About Face: Contemporary Ceramic Sculpture
February 2 through May 12
About Face: Contemporary Ceramic Sculpture explores the lineage and influence between the revolutionary first generation of artists working in the figural genre and contemporary artists. The exhibition will investigate how history and place inform the work of contemporary ceramists bringing approximately 44 objects by 30 emerging, mid-career, and master artists from around the nation who work within a narrative figurative clay tradition. Creating both sculptural and relief objects, from busts to full figures, the artists all highlight the human form as a way to explore issues relating to the body, to various cultural ties, and to ideas of the female/male gaze.

Josef Albers/Donald Judd Thematic Variations
February 9 through April 28
Working with serial imagery, both Josef Albers (American, born Germany, 1888–1976) and Donald Judd (American, 1928–1994) created works that explore variations on color and form. With a great awareness and respect of each other’s work, they both approached geometric shapes formally in order to explore the inherent aspects of any artwork: form, structure, and color.
In his landmark series, Homage to a Square, 1962, and later in the portfolio Formulation: Articulation, 1972, among other works, artist and mathematician Josef Albers investigated color interactions and how the human eye processes the shifting characteristics of color when placed in various configurations.
Utilizing repetitive shapes combined with bands or blocks of color Albers played with perception in works of art that pulse and shift with movement.
78 Similarly, Judd proposed that art could be logical, direct, and unemotional. He wrote, “A shape, a volume, a color, a surface is something itself. It shouldn’t be concealed as part of a fairly different whole.” His austere and reductive forms are neutral, avoiding any symbolic associations. Instead, he sees his forms as either a part of a mathematical sequence or a meditation on mass and voids, tranquility and motion, and illusion and reality, as seen Untitled Portfolio of 16 Etchings, 1978, a portfolio of prints exploring the parallelogram.

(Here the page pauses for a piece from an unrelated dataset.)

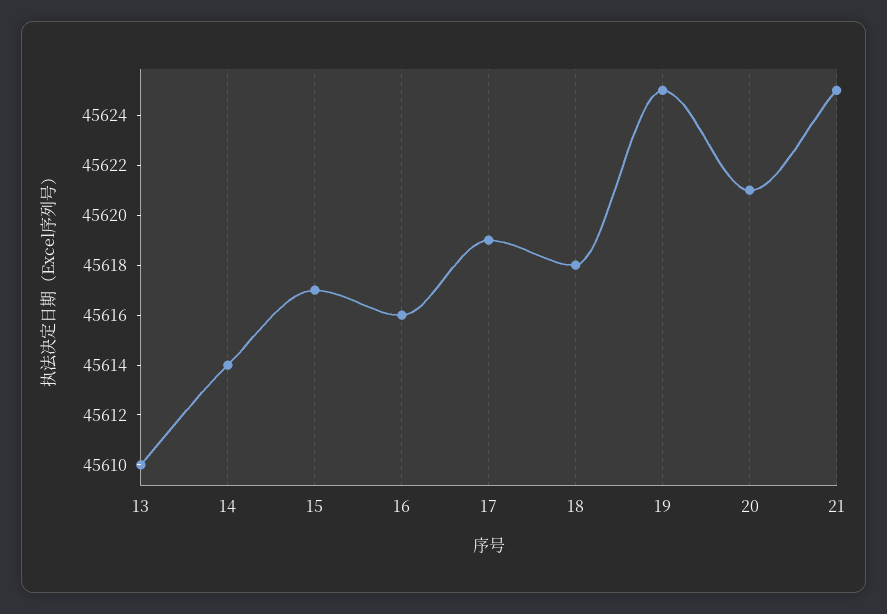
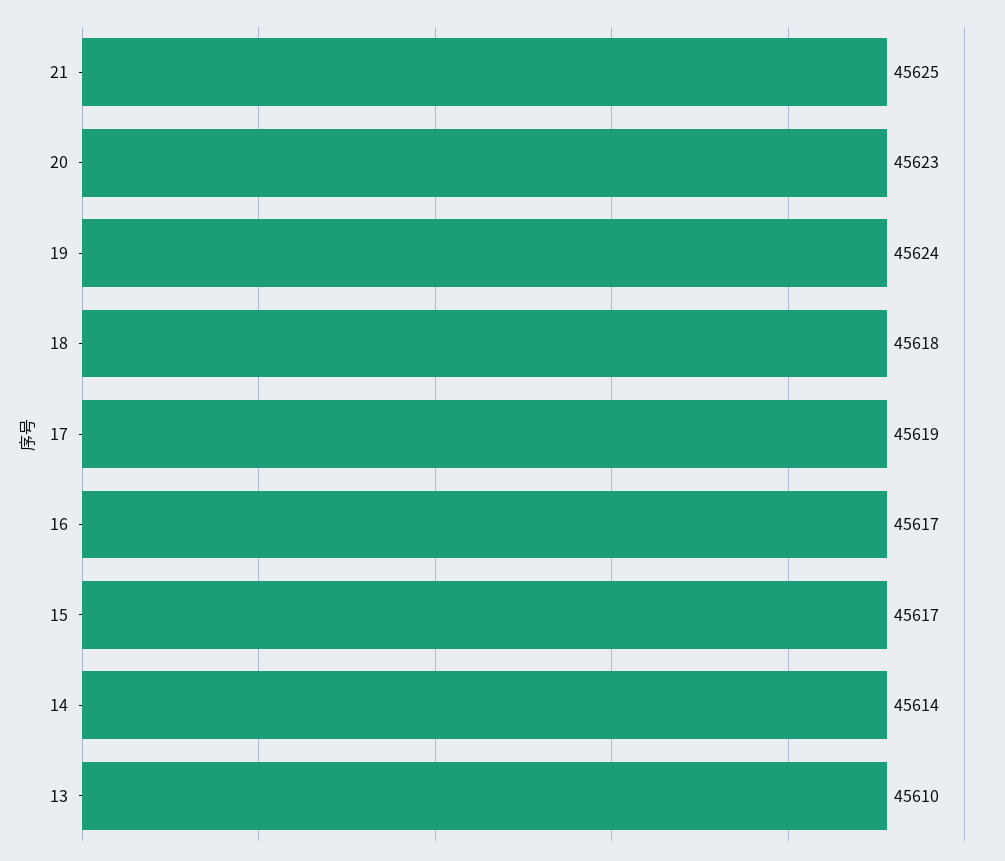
16: 45616 -> 45617
19: 45625 -> 45624
20: 45621 -> 45623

Pairs and Partners: Curatorial Conversations
June 1 through August 4
Pairs and Partners is all about points of view—specifically the points of view of museum curators. In this series of exhibitions drawn from the permanent collection of the MMFA, curators and other “guests” demonstrate the variety of ways in which works of art might be interpreted, based upon an individual’s education, experience, and judgment. In each installation, the curators select two works of art from the museum’s collection that address the show’s specific theme. They will then compare and contrast the works they have chosen, specifically explaining how they feel their chosen works address that theme.
The second exhibition in the Pairs and Partners series is devoted to the concept of portals, that is, something which functions as a passageway from one place (or state of being) to another. Interpreters will be examining the idea of portals (for example, doorways) as the viewer might discern them in the work of art. The idea of the portal is specifically tied to the concepts of position, space, and time; artists may exploit those references to encourage the viewer to assess how concepts or objects can convey a sense of physical or psychological passage.